Return the data below unchanged, without images.

BEGIN

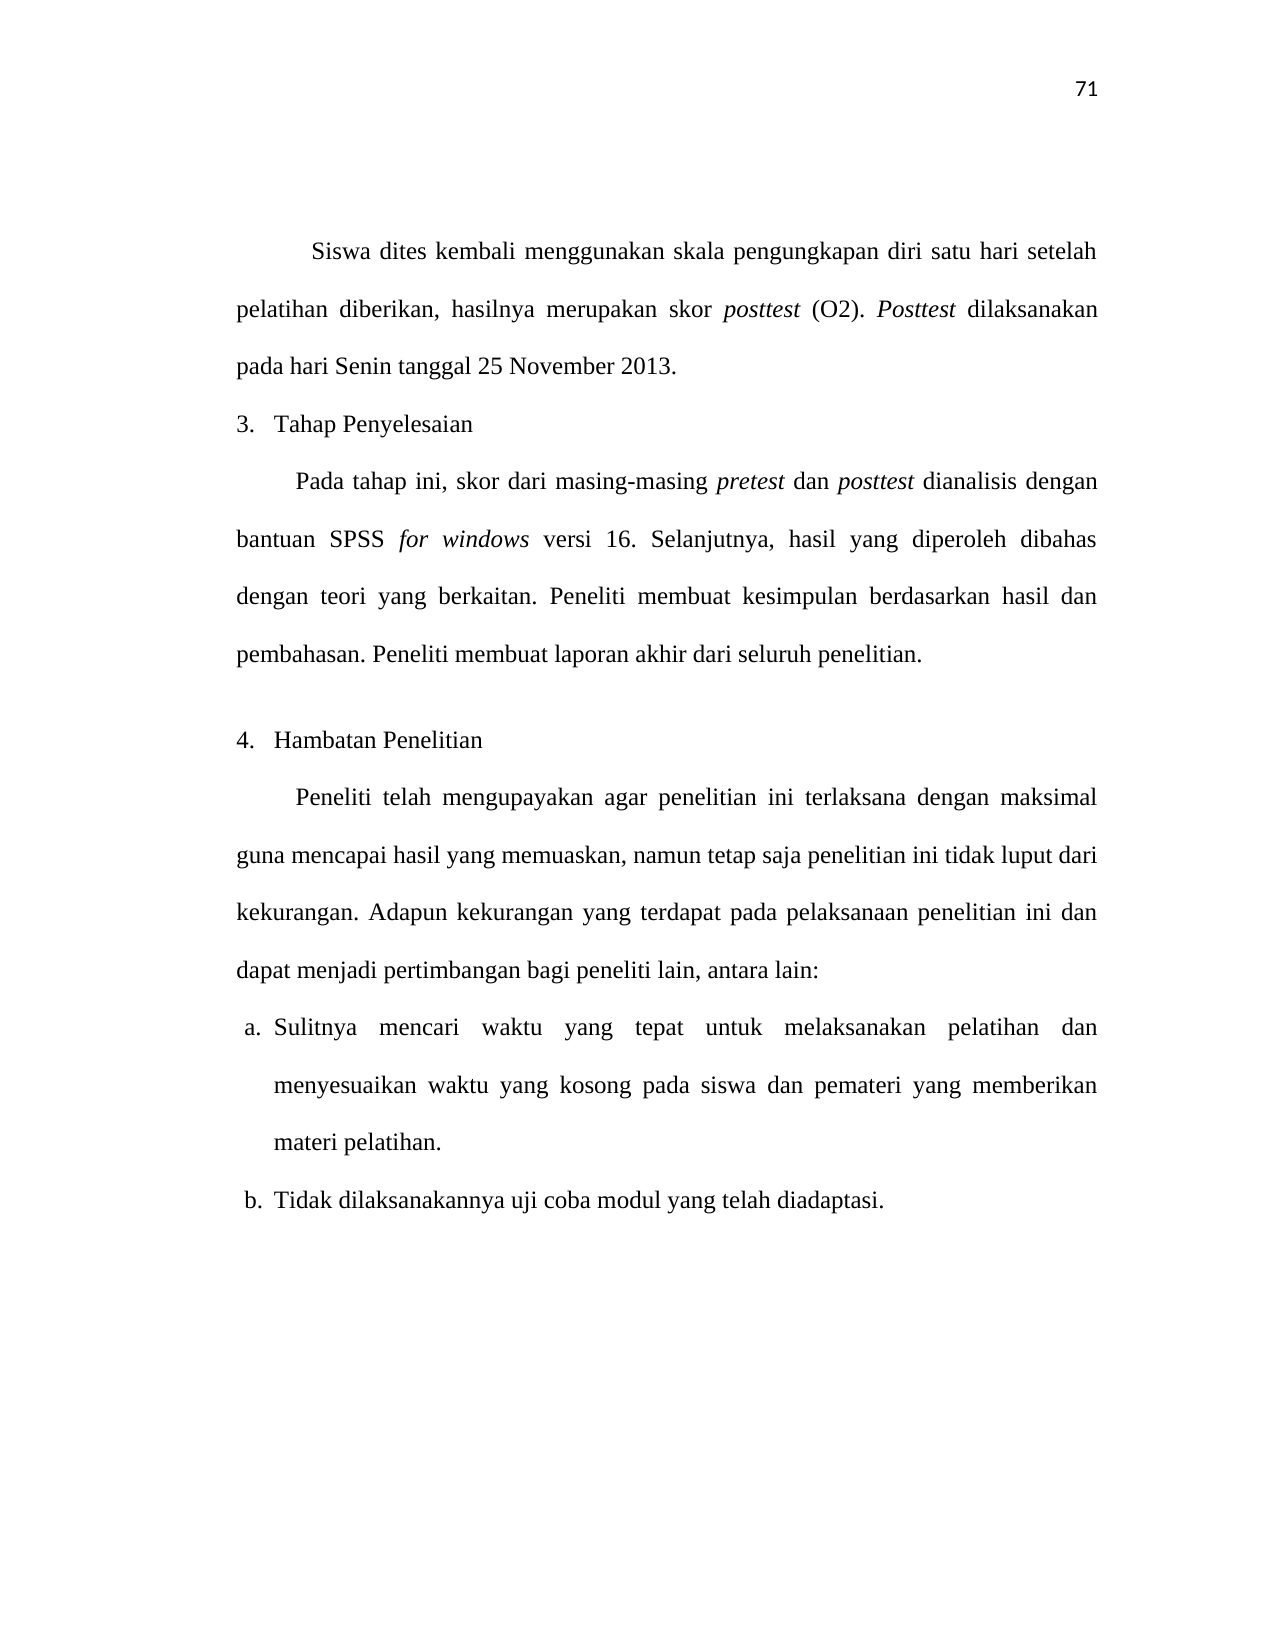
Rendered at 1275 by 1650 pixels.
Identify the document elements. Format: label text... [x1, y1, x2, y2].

list Sulitnya mencari waktu yang tepat untuk melaksanakan pelatihan dan menyesuaikan waktu yang kosong pada siswa dan pemateri yang memberikan materi pelatihan. [244, 1012, 1098, 1156]
list Hambatan Penelitian [236, 725, 1098, 754]
list Tahap Penyelesaian [236, 409, 1098, 437]
list Pada tahap ini, skor dari masing-masing pretest dan posttest dianalisis dengan bantuan SPSS for windows versi 16. Selanjutnya, hasil yang diperoleh dibahas dengan teori yang berkaitan. Peneliti membuat kesimpulan berdasarkan hasil dan pembahasan. Peneliti membuat laporan akhir dari seluruh penelitian. [236, 466, 1098, 667]
list Tidak dilaksanakannya uji coba modul yang telah diadaptasi. [244, 1185, 1098, 1214]
list Peneliti telah mengupayakan agar penelitian ini terlaksana dengan maksimal guna mencapai hasil yang memuaskan, namun tetap saja penelitian ini tidak luput dari kekurangan. Adapun kekurangan yang terdapat pada pelaksanaan penelitian ini dan dapat menjadi pertimbangan bagi peneliti lain, antara lain: [236, 782, 1098, 984]
list Siswa dites kembali menggunakan skala pengungkapan diri satu hari setelah pelatihan diberikan, hasilnya merupakan skor posttest (O2). Posttest dilaksanakan pada hari Senin tanggal 25 November 2013. [236, 236, 1098, 380]
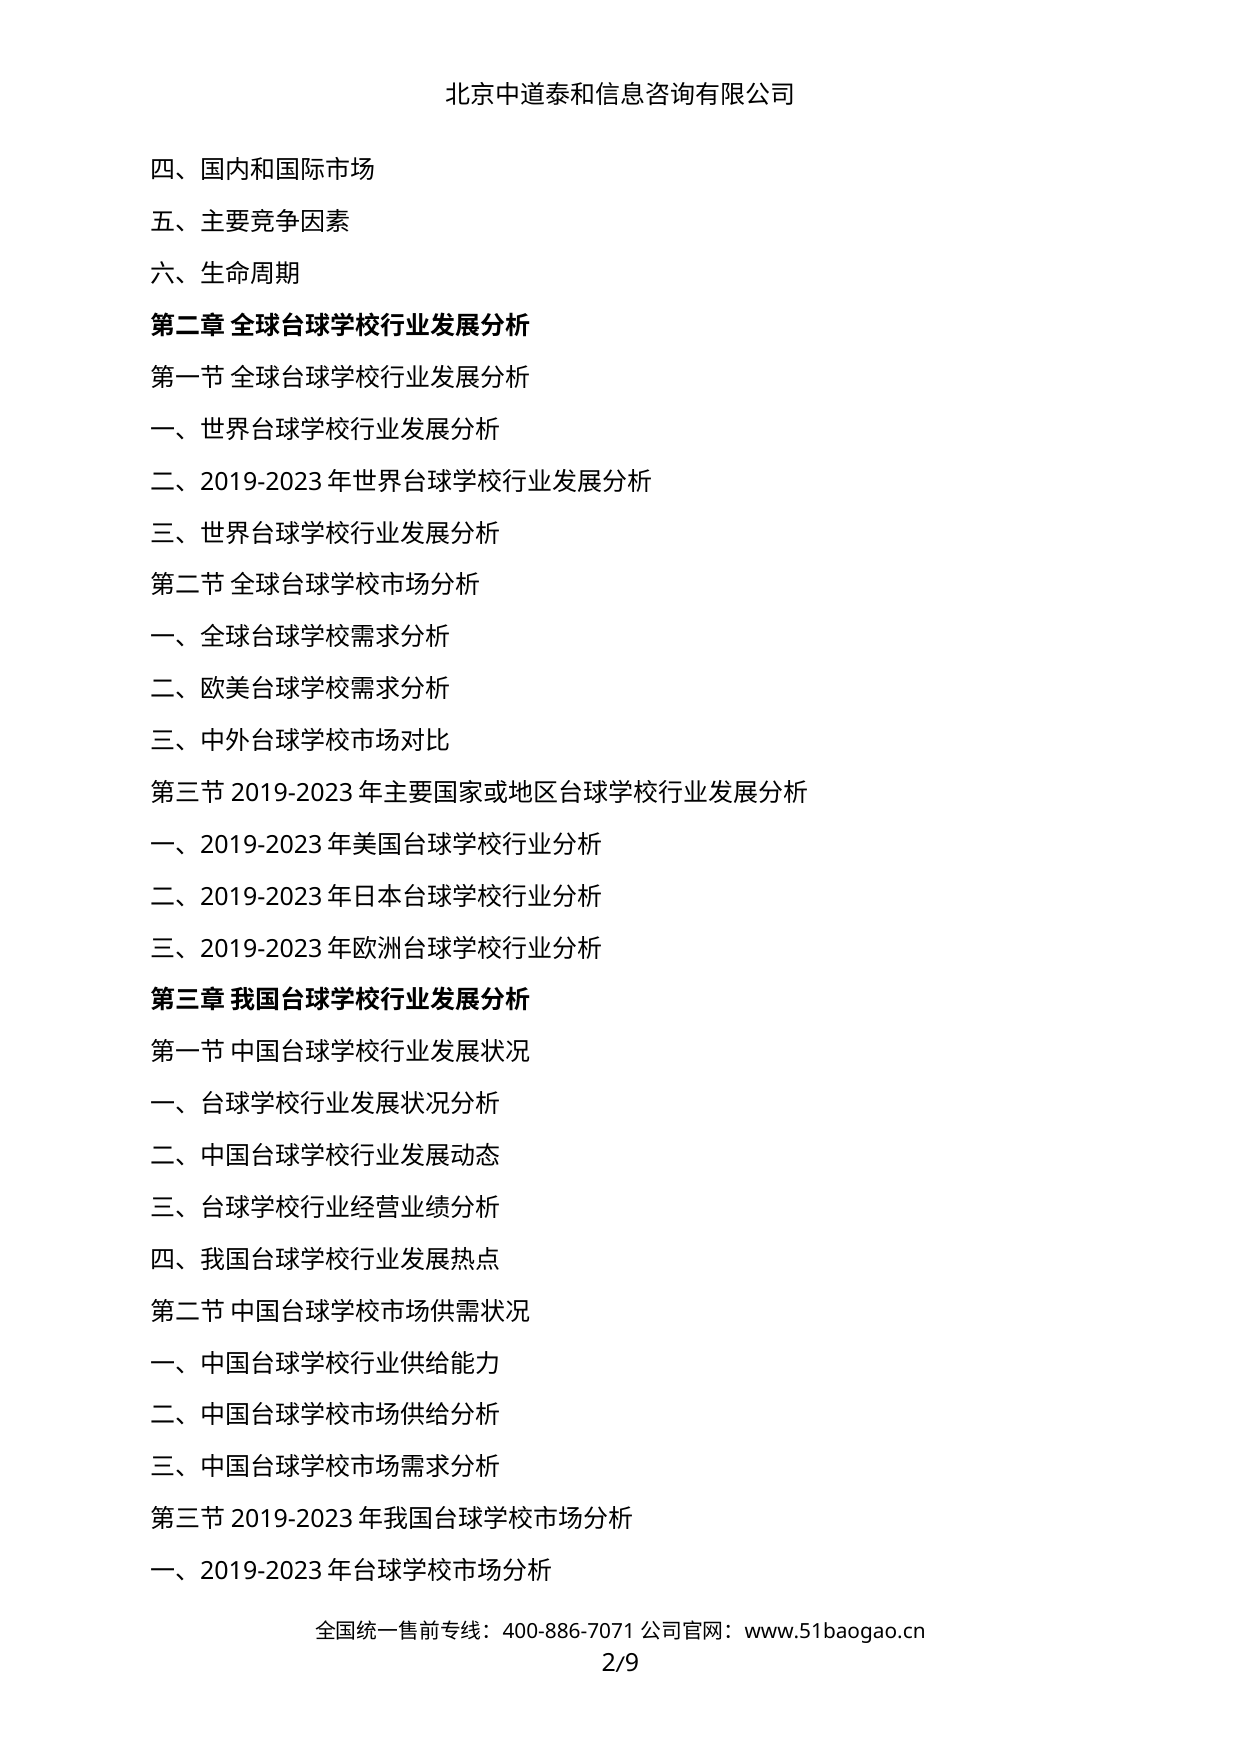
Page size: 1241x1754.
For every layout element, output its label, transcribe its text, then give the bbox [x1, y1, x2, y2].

END

Your response ▸
Rendered at 1275 by 1650 pixels.
Identify the document elements. Format: label text... [x1, y1, x2, y2].

list Sulitnya mencari waktu yang tepat untuk melaksanakan pelatihan dan menyesuaikan waktu yang kosong pada siswa dan pemateri yang memberikan materi pelatihan. [244, 1012, 1098, 1156]
list Hambatan Penelitian [236, 725, 1098, 754]
list Tahap Penyelesaian [236, 409, 1098, 437]
list Pada tahap ini, skor dari masing-masing pretest dan posttest dianalisis dengan bantuan SPSS for windows versi 16. Selanjutnya, hasil yang diperoleh dibahas dengan teori yang berkaitan. Peneliti membuat kesimpulan berdasarkan hasil dan pembahasan. Peneliti membuat laporan akhir dari seluruh penelitian. [236, 466, 1098, 667]
list Tidak dilaksanakannya uji coba modul yang telah diadaptasi. [244, 1185, 1098, 1214]
list Peneliti telah mengupayakan agar penelitian ini terlaksana dengan maksimal guna mencapai hasil yang memuaskan, namun tetap saja penelitian ini tidak luput dari kekurangan. Adapun kekurangan yang terdapat pada pelaksanaan penelitian ini dan dapat menjadi pertimbangan bagi peneliti lain, antara lain: [236, 782, 1098, 984]
list Siswa dites kembali menggunakan skala pengungkapan diri satu hari setelah pelatihan diberikan, hasilnya merupakan skor posttest (O2). Posttest dilaksanakan pada hari Senin tanggal 25 November 2013. [236, 236, 1098, 380]
Page size: 1241x1754.
For every layout element, output its label, transcribe its text, then give the bbox [x1, y1, x2, y2].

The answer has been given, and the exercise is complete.